Suddenly he had me in a headlock. We began a crazy dance over the sands, the sort of rough horse-play I’d grown to expect when we were in school. That night it didn’t feel like horse-play. The grip was fierce. All at once we were scrapping. I banged my head painfully off one of the stumps, hurled him against the wall. He came back at me like a rabid animal. Then, as quickly, his fury was spent. My clothes were wet and sandy, my head hurt. I was in no mood for his antics. ‘Where you going?’ he called.


I was halfway up the ramp when I felt him tug my arm. ‘Please, Jack.I’m going crazy here. There’s no-one I can talk to.’

‘How about Rita?
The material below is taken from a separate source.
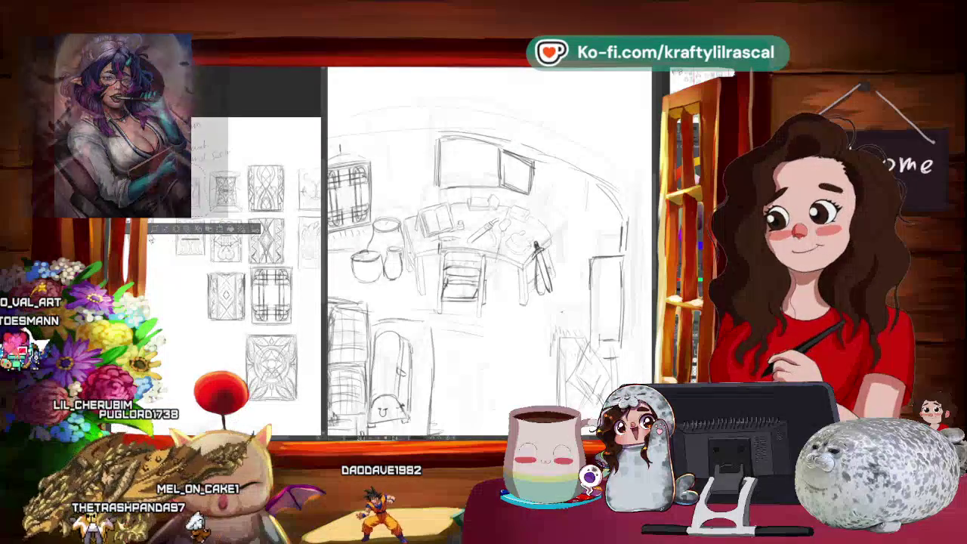
right_click(493, 299)
left_click(523, 337)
God’s sake, look at you!’ He really did look a sorry state, jacket lost, shirt torn, eyes watery and blood scabbing under his nose.
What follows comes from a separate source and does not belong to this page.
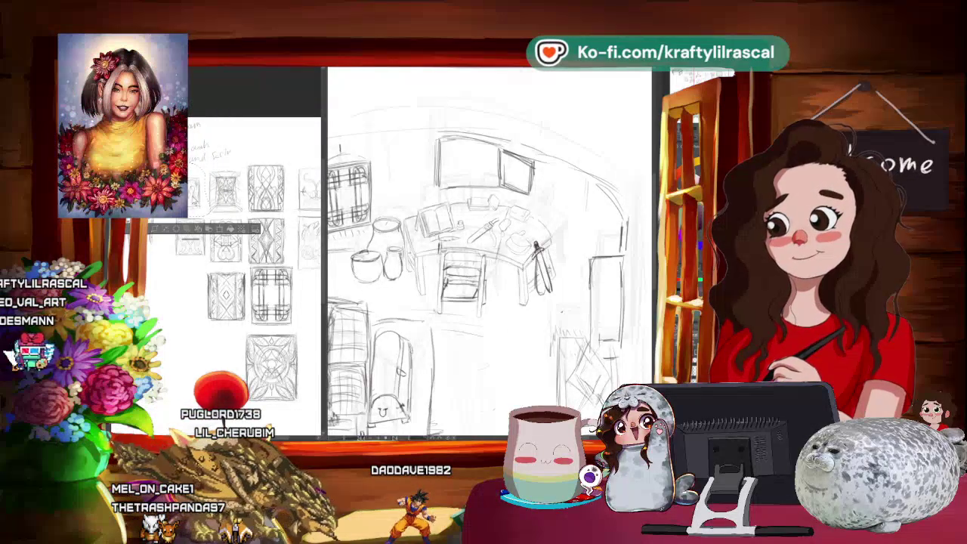
right_click(193, 198)
left_click(229, 237)
right_click(467, 274)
‘Ten minutes, Jacko. That’s all I’m asking.’

‘Ten minutes.’

We returned to sea-level. His back against the damp wall, he slid down and ploughed his feet through the sand like a drunk. ‘She’s seven years older than me,d’you know that?’

‘You told me.’ But he hadn’t. I squinted down at him. ‘Is it seven?’

‘I imagine I told you three.’

‘So then she’s…?’

‘Forty, December.’ He was laughing again. ‘I only found out yesterday. Get this. I’m looking for my passport, yeah? Rita’s at work. Normally she looks after that end of things. For the life of me I can’t remember if she’d said she left it out. So I’m going through where she keeps stuff and I come across her passport. All these years, I’d never seen it. And that’s when I find out. December ’73.’

‘But…so she’d lied to you?’ Silence. ‘All these years, she’s lied about her age.’

‘What’s a lie?’ His eyes were shut, now. ‘She never lied. I mean, she knew I thought she was three years older. One time, I’d guessed ’77 and she’d sort of gone along with it. Let on to be mad with me that I’d guessed.But she’d never actually said it.’

‘Still, Ronnie, not to clear it up…’

‘Course the irony is, the whole bloody thing about getting married was the body-clock thing, you know? At thirty-six she simply wasn’t going to have time to find someone else and start over.’ His head was thrown back against the wall, his eyes fixed on a distant gleam on the sea: a ship; a lighthouse. ‘Guess we’re closer to midnight than we thought.’

‘So… you’re going to tell her.’

He looked up at me, surprised to find anyone there. ‘Tell her what?’

‘That you found out how old she is!’

‘God no.’

‘And the wedding?’

‘I can’t … be alone.’


And that was it. The entire story.Was I supposed to tell it her?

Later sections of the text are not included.